Data entries
↓↓↓
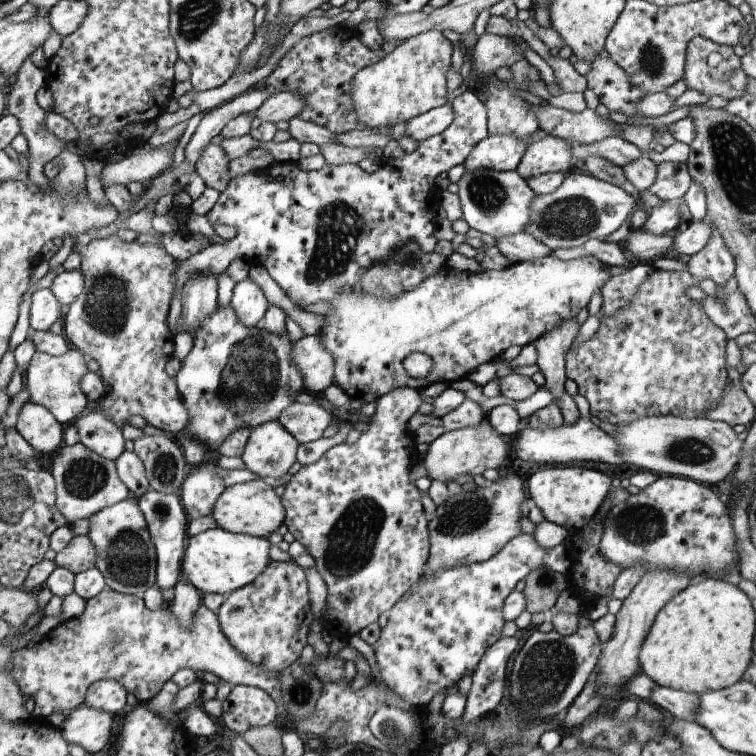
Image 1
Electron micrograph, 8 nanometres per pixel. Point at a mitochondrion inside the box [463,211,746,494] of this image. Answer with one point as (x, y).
(692, 450)

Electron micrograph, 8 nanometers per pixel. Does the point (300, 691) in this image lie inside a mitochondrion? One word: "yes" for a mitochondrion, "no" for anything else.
yes

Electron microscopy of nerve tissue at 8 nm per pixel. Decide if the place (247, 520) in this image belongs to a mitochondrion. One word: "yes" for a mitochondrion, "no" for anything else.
no

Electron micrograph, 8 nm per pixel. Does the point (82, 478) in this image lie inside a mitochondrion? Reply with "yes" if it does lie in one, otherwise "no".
yes

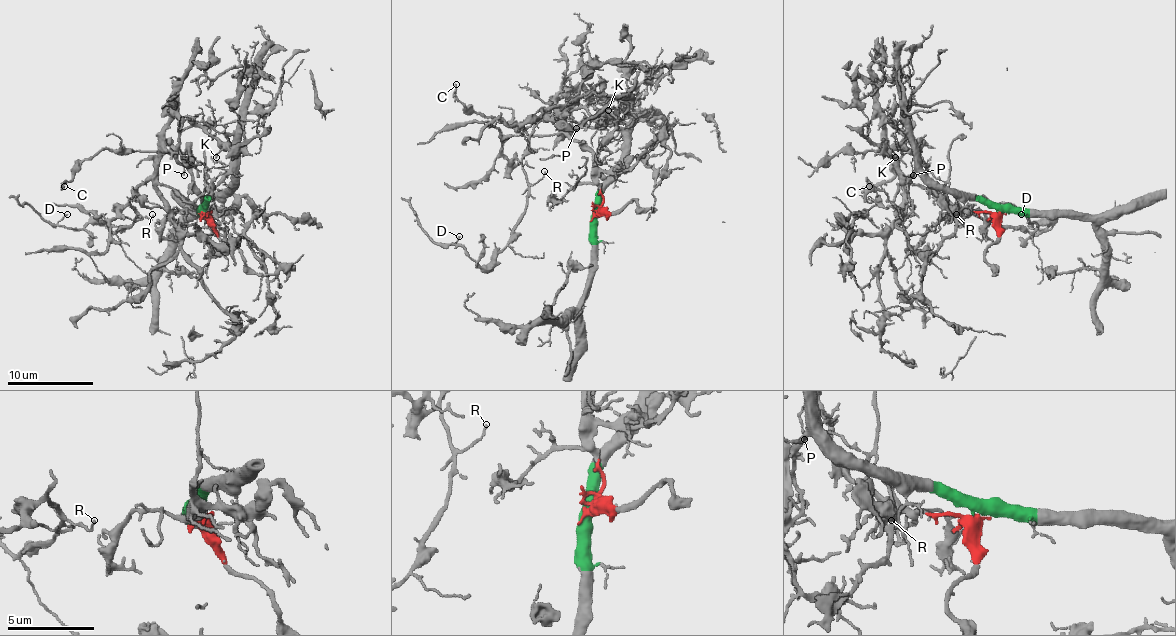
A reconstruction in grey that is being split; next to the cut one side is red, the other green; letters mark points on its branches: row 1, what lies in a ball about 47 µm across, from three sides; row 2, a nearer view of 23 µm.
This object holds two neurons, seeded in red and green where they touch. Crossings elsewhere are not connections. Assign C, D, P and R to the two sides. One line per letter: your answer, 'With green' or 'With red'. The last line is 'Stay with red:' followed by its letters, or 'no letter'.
C: With red
D: With red
P: With red
R: With red
Stay with red: C, D, P, R

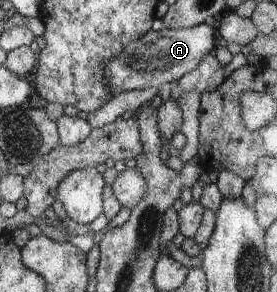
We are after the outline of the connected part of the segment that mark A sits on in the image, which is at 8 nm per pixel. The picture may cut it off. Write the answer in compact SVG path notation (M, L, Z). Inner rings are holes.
M206 23L190 28L164 27L158 31L148 31L141 38L128 43L125 51L116 58L108 60L102 72L106 75L106 80L111 82L113 87L118 87L119 91L161 87L196 70L215 47L213 41L215 41L215 29Z

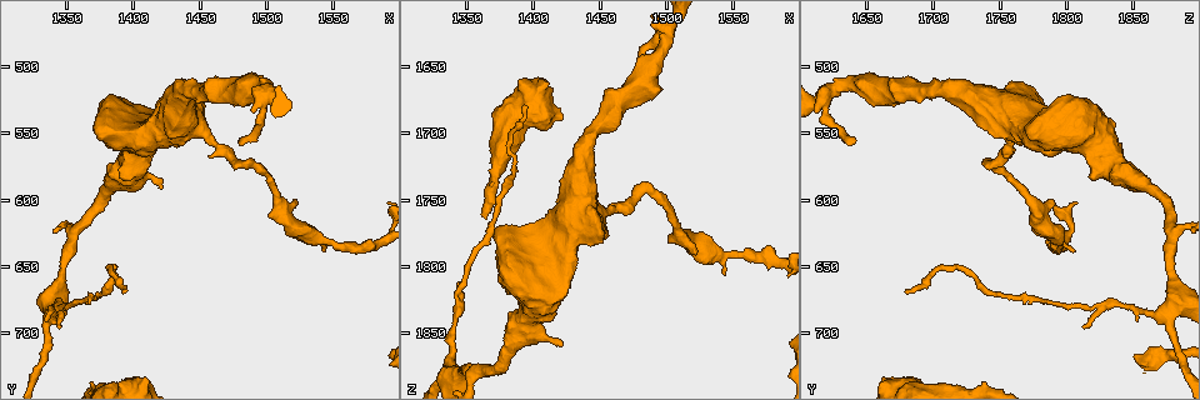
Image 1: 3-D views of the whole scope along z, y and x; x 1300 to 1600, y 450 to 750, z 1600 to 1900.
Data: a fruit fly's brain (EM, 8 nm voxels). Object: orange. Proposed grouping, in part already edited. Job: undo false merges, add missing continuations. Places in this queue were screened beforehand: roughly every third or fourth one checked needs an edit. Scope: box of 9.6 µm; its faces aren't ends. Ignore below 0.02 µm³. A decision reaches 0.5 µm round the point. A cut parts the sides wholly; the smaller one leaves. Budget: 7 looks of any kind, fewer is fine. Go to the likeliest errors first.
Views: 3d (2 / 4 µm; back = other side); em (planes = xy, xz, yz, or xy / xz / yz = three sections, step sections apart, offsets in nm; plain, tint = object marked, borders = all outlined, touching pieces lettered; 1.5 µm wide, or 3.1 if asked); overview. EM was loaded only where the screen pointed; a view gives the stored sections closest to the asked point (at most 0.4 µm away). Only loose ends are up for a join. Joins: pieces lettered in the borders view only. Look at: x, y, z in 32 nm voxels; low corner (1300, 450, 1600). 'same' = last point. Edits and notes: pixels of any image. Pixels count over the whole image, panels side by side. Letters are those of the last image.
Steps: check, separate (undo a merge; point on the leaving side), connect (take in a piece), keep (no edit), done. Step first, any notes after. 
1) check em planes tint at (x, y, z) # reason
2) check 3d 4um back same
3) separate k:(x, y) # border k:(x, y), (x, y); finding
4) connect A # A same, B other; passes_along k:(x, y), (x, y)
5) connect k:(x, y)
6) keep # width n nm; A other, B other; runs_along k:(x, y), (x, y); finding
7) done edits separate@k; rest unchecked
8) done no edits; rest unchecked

check em planes borders at (1544, 640, 1806) # an open end

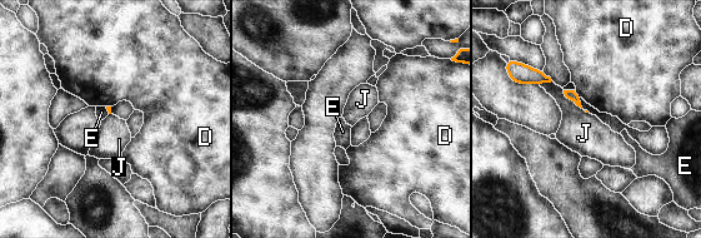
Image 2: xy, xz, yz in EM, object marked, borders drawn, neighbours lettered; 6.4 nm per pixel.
keep # longest_contact J 180 nm; D other, E other, J other; border 2:(562, 90), (581, 109); none of them fits

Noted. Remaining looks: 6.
check 3d 2um at (1344, 698, 1812)

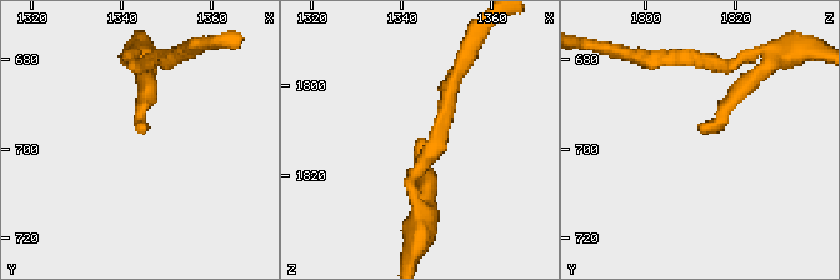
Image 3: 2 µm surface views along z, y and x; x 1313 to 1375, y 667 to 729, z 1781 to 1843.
check em xz step 4 borders at (1345, 697, 1813) # shape alone is not enough

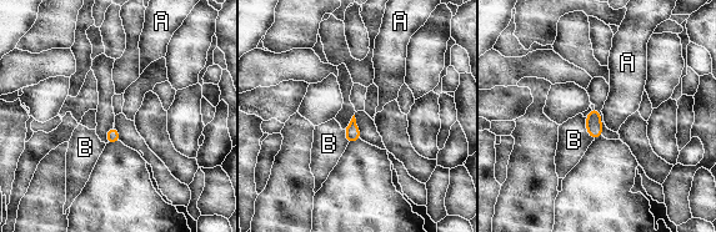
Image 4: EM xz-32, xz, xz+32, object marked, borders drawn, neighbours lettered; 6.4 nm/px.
check em planes borders same

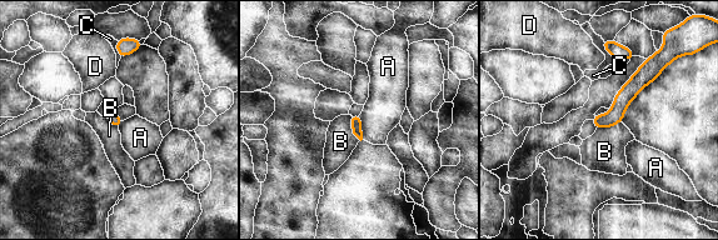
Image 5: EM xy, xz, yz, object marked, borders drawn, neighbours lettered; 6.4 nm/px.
keep # width 80 nm; A other, B other, C other, D other; no lettered piece goes on from it

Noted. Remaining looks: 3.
check em planes borders at (1420, 592, 1858) # branch stops here

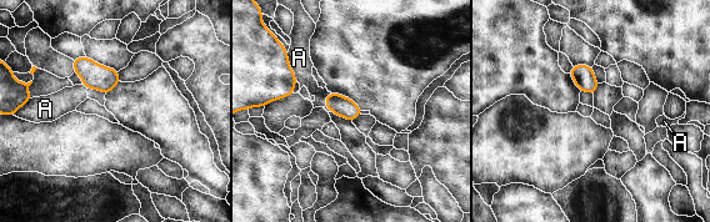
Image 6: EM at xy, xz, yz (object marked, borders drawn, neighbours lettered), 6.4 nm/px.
keep # A other; border 6:(286, 56), (296, 80); no lettered piece goes on from it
↑↑↑
#### Exercise
Search the data above for the string "back" and return every line that has it.

#### Reply
Views: 3d (2 / 4 µm; back = other side); em (planes = xy, xz, yz, or xy / xz / yz = three sections, step sections apart, offsets in nm; plain, tint = object marked, borders = all outlined, touching pieces lettered; 1.5 µm wide, or 3.1 if asked); overview. EM was loaded only where the screen pointed; a view gives the stored sections closest to the asked point (at most 0.4 µm away). Only loose ends are up for a join. Joins: pieces lettered in the borders view only. Look at: x, y, z in 32 nm voxels; low corner (1300, 450, 1600). 'same' = last point. Edits and notes: pixels of any image. Pixels count over the whole image, panels side by side. Letters are those of the last image.
2) check 3d 4um back same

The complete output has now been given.